17 ἀλλ’ ἢ ἀναθέματι ἀναθεματιεῖτε αὐτούς τὸν Χετταῖον καὶ Αμορραῖον καὶ Χαναναῖον καὶ Φερεζαῖον καὶ Ευαῖον καὶ Ιεβουσαῖον καὶ Γεργεσαῖον ὃν τρόπον ἐνετείλατό σοι κύριος ὁ θεός σου
Maar gij zult ze ganselijk verbannen: de Hethieten, en de Amorieten, en de Kanaanieten, en de Ferezieten, de Hevieten, en de Jebusieten, gelijk als u de HEERE, uw God, geboden heeft;
18 ἵνα μὴ διδάξωσιν ὑμᾶς ποιεῖν πάντα τὰ βδελύγματα αὐτῶν ὅσα ἐποίησαν τοῖς θεοῖς αὐτῶν καὶ ἁμαρτήσεσθε ἐναντίον κυρίου τοῦ θεοῦ ὑμῶν
Opdat zij ulieden niet leren te doen naar al hun gruwelen, die zij hun goden gedaan hebben, en gij zondigt tegen den HEERE, uw God.
19 ἐὰν δὲ περικαθίσῃς περὶ πόλιν ἡμέρας πλείους ἐκπολεμῆσαι αὐτὴν εἰς κατάλημψιν αὐτῆς οὐχὶ ἐξολεθρεύσεις τὰ δένδρα αὐτῆς ἐπιβαλεῖν ἐπ’ αὐτὰ σίδηρον ἀλλ’ ἢ ἀπ’ αὐτοῦ φάγῃ αὐτὸ δὲ οὐκ ἐκκόψεις μὴ ἄνθρωπος τὸ ξύλον τὸ ἐν τῷ ἀγρῷ εἰσελθεῖν ἀπὸ προσώπου σου εἰς τὸν χάρακα
Wanneer gij een stad vele dagen zult belegeren, strijdende tegen haar, om die in te nemen, zo zult gij haar geboomte niet verderven, de bijl daaraan drijvende; want gij zult daarvan eten; daarom zult gij dat niet afhouwen (want het geboomte van het veld is des mensen spijze), opdat het voor uw aangezicht kome tot een bolwerk.

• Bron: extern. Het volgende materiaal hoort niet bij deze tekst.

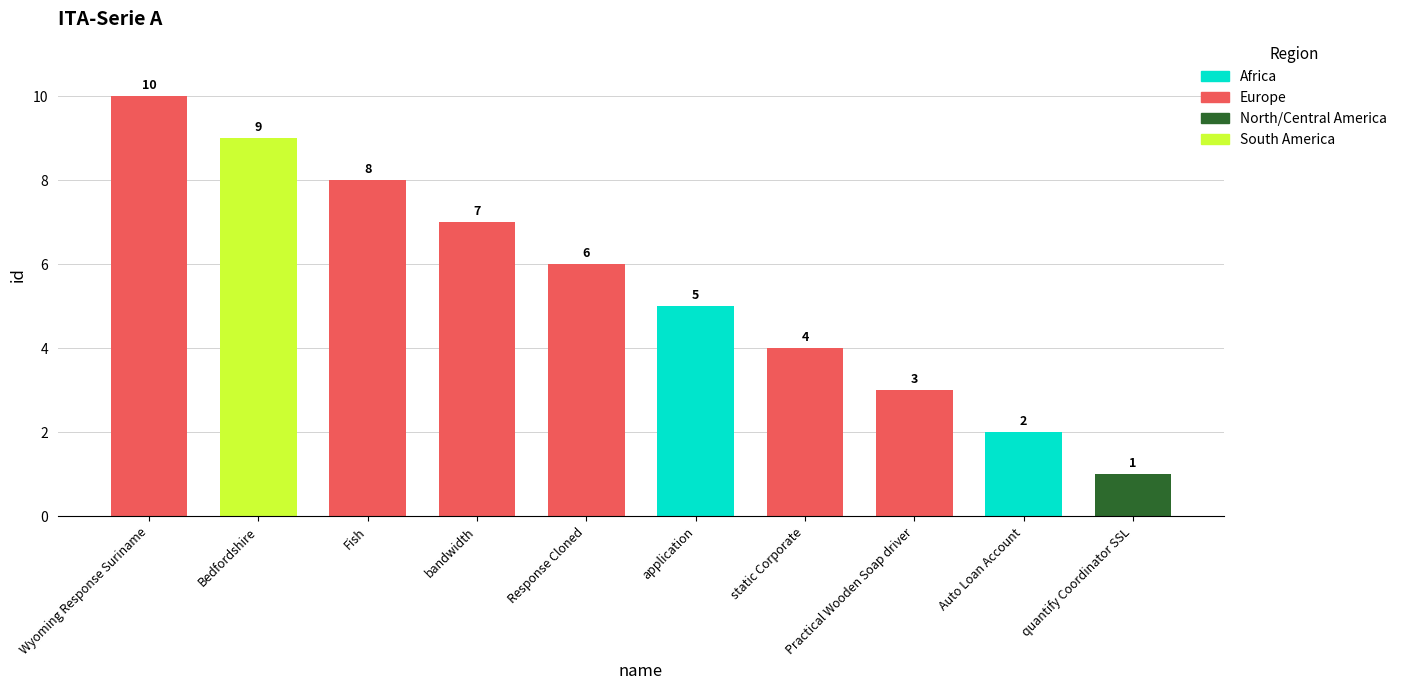

Between quantify Coordinator SSL and application, which is larger?

application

20 ἀλλὰ ξύλον ὃ ἐπίστασαι ὅτι οὐ καρπόβρωτόν ἐστιν τοῦτο ἐξολεθρεύσεις καὶ ἐκκόψεις καὶ οἰκοδομήσεις χαράκωσιν ἐπὶ τὴν πόλιν ἥτις ποιεῖ πρὸς σὲ τὸν πόλεμον ἕως ἂν παραδοθῇ
Maar het geboomte, hetwelk gij kennen zult, dat het geen geboomte ter spijze is, dat zult gij verderven en afhouwen; en gij zult een bolwerk bouwen tegen deze stad, dewelke tegen u krijg voert, totdat zij ten onderga.